Limitations of attention
If the child has attention deficit, then it’s important to propose only one task at a time to avoid an overload of information. You should remove unnecessary distractions from their work area, so that the child is able to fully listen and carry out the task at hand.
It’s also important to introduce new information gradually, and not to bring sudden changes to the activity. In addition to this, you should clearly praise them when they’ve made progress in a certain area, and do it right after they’ve said or done something correctly.
Limitations in communication
If the child’s limitations relate to communication, then it’s essential to use short and clear instructions. Encourage them to participate in the conversation, and give them time to assimilate and respond to what you’ve told them.
Speak slowly, and accompany verbal instructions with written ones. As well as this, you should facilitate the use of tools that support communication, such as recorders, computers, or tablets. Reducing background noise and avoiding the use of plays on words or jokes is also very beneficial.
Limitations in decision making
With regard to limitations in decision-making, you should establish a plan or routine that stipulates the daily tasks, in order to help the child feel secure. You can also help them to identify problematic situations in the classroom and in family situations, and look for alternative solutions.

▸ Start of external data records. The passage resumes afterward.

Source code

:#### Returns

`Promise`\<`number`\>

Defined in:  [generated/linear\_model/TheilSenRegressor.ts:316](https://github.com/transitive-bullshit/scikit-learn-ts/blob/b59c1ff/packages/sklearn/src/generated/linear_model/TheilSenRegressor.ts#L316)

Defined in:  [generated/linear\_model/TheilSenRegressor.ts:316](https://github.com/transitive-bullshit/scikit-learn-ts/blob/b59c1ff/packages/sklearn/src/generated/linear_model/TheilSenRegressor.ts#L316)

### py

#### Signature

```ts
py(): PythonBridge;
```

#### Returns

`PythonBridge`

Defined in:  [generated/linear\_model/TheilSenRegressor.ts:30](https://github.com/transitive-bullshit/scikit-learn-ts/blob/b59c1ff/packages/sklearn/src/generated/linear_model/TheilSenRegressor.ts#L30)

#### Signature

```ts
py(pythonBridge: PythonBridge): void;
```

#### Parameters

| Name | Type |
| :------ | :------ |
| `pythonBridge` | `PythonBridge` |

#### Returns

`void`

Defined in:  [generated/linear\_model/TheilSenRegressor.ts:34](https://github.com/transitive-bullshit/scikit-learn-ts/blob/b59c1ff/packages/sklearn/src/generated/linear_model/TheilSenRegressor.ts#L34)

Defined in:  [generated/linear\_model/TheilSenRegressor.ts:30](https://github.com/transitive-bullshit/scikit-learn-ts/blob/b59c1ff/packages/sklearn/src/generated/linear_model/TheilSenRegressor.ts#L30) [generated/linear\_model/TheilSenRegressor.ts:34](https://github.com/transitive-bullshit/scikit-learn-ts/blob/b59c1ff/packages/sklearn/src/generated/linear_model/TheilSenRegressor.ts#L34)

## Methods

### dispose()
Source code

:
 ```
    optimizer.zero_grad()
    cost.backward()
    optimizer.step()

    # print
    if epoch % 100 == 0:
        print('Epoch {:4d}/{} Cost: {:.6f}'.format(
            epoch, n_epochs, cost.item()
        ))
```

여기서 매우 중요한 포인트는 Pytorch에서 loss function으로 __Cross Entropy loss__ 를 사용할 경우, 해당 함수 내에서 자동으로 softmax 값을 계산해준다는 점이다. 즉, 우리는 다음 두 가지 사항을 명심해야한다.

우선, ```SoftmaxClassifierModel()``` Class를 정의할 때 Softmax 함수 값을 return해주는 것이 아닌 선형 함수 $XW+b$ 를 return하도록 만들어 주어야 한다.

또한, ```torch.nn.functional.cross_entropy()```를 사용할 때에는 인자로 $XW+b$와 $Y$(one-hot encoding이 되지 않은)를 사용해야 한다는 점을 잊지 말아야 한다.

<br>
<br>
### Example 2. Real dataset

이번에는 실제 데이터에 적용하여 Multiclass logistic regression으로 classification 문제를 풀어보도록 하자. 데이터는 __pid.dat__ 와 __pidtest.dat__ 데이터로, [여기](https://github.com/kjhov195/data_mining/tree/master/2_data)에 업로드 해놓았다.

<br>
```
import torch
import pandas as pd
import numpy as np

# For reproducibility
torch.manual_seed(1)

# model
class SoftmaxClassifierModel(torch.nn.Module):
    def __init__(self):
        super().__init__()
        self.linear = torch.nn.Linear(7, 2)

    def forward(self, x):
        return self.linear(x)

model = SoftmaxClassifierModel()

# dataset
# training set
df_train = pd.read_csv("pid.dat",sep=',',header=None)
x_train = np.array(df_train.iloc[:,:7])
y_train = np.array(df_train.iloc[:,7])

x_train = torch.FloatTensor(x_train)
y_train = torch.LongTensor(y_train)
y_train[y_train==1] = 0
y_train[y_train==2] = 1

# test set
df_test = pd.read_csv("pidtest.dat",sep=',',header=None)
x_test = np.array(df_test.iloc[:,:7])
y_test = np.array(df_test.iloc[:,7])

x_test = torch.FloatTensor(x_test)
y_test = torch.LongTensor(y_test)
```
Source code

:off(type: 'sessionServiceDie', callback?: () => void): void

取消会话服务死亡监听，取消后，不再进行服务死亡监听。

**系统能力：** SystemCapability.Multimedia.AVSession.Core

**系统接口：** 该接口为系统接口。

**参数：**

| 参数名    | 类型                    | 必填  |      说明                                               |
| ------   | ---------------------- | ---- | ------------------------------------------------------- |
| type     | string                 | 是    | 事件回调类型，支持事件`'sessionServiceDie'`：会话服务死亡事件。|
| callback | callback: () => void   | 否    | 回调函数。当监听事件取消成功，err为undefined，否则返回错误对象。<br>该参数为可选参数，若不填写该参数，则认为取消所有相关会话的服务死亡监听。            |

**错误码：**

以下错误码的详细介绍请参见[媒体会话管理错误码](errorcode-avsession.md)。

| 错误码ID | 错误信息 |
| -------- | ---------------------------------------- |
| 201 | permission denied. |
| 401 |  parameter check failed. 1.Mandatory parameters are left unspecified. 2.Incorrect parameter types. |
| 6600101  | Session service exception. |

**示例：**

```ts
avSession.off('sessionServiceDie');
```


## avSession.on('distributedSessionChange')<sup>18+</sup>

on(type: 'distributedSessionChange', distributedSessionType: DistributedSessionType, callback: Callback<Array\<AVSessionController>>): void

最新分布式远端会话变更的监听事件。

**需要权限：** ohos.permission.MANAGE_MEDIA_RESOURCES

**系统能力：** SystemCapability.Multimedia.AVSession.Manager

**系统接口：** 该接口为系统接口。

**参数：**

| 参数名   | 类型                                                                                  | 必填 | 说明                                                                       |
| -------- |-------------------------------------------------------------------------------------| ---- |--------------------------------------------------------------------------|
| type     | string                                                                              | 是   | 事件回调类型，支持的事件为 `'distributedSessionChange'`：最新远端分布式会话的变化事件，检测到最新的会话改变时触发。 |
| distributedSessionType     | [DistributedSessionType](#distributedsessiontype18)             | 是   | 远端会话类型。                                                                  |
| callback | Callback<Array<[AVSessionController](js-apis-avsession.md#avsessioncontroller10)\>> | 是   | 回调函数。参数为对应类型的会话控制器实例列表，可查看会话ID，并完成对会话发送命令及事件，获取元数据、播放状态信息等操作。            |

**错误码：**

One important point is that you should prepare the child in advance for any changes in routine that may arise in the classroom or in the family. It’s a good idea to provide diagrams to help the child to get organized. When they’re feeling unsure, then remind them of some pre-established rule to help them stop and think about the situation.
To reduce these kinds of limitations, it’s advisable to set clear limits, avoid confrontations when they behave inappropriately, and divert the child’s attention to something else that may be of interest to them.
You should also give alternatives to inappropriate behavior. Make suitable changes in their surroundings to try to avoid this inappropriate behavior, and reward their good behavior so that they get used to doing it, and want to do it. If the child seems a bit overemotional, then it’s best not to show undue concern.
These are some guidelines for you on how to interpret and deal with different behavior and attitudes that can occur as a result of acquired brain injury in childhood, and we hope they’ll be helpful to you.